Prof. Juan Carlos Cuevas

Theoretical Nanophysics @ UAM

Near field radiative heat transfer in many-body systems

Many-body physics aims to understand emergent properties of systems made of many interacting objects. This review examines recent progress on the topic of radiative heat transfer in many-body systems consisting of thermal emitters interacting in the near-field regime. Near-field radiative heat transfer is a rapidly emerging field of research in which the cooperative behavior of emitters gives rise to peculiar effects that can be exploited to control heat flow at the nanoscale.

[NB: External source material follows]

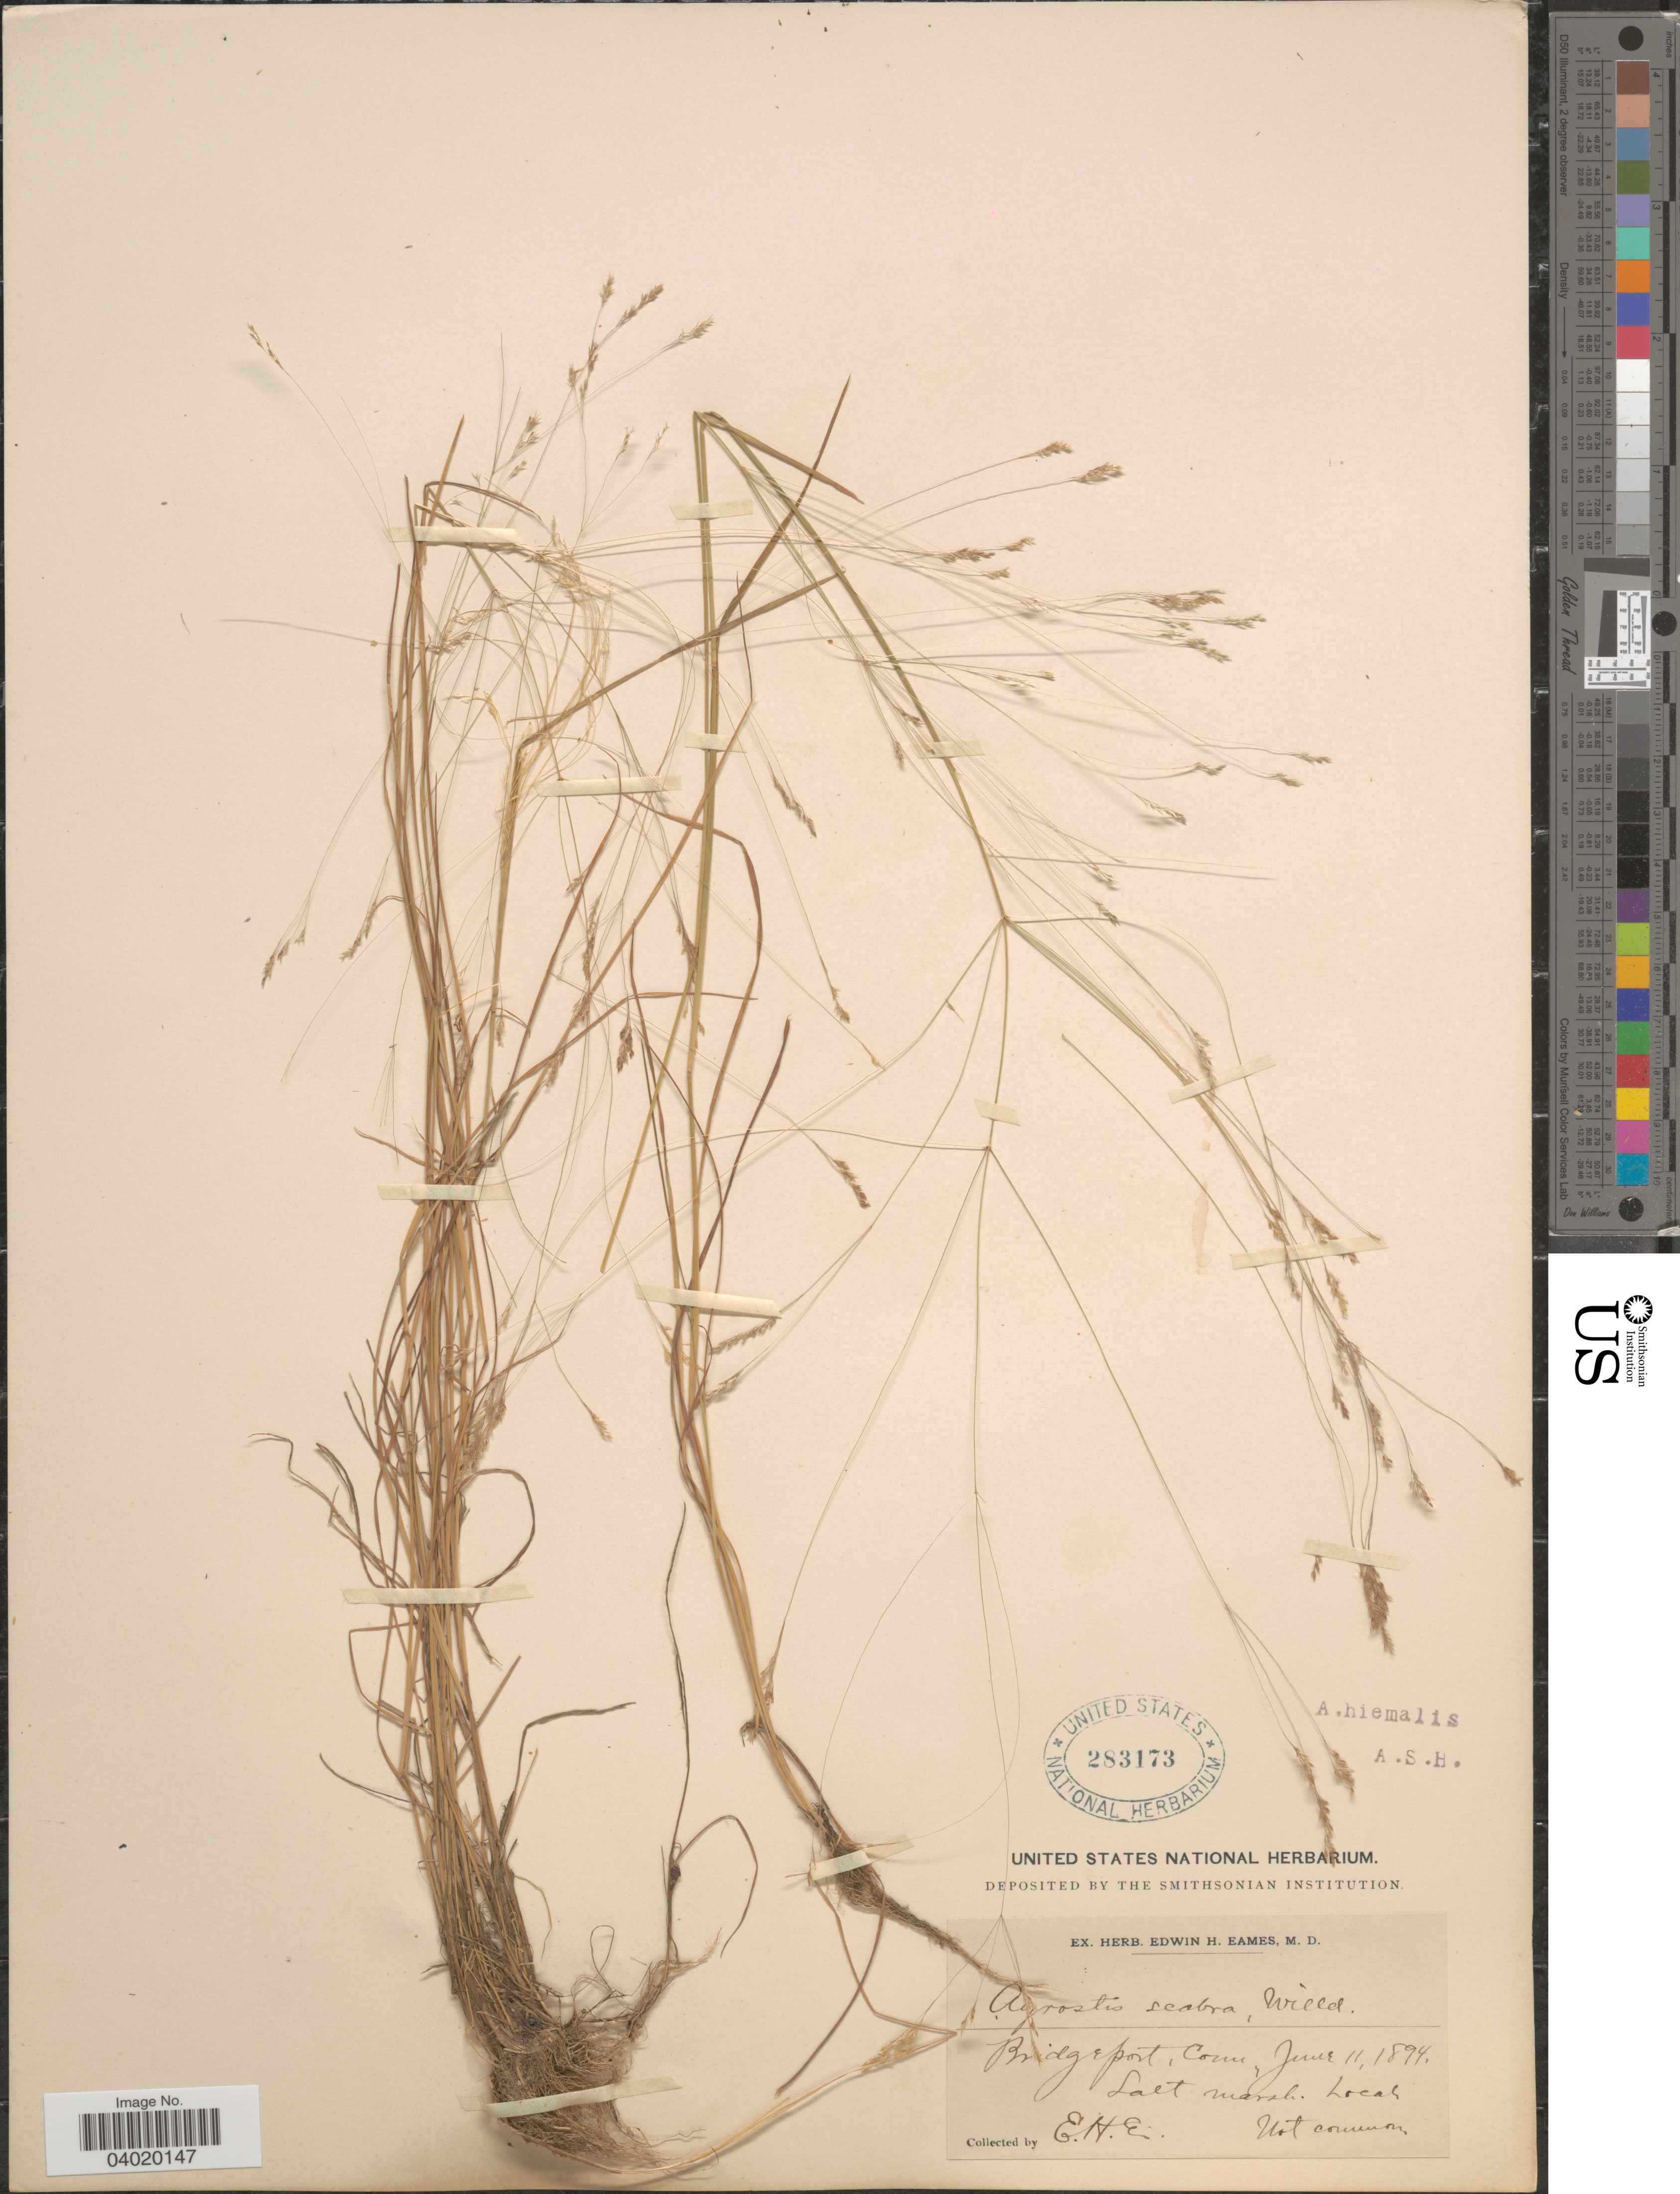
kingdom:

Using an extension of the standard Polder and van Hove stochastic formalism to deal with thermally generated fields in N-body systems, along with their mutual interactions through multiple scattering, a generalized Landauer-like theory is derived to describe heat exchange mediated by thermal photons in arbitrary reciprocal and nonreciprocal multiterminal systems. In this review, this formalism is used to address both transport and dynamics in these systems from a unified perspective. The discussion covers (i) the description of nonadditivity of heat flux and its related effects, including fundamental limits as well as the role of nanostructuring and material choice; (ii) the study of equilibrium states and multistable states; (iii) the relaxation dynamics (thermalization) toward local and global equilibria; (iv) the analysis of heat transport regimes in ordered and disordered systems composed of a large number of objects, density, and range of interactions; and (v) the description of thermomagnetic effects in magneto-optical systems and heat transport mechanisms in non-Hermitian many-body systems. The review concludes with a listing of outstanding challenges and promising future research directions.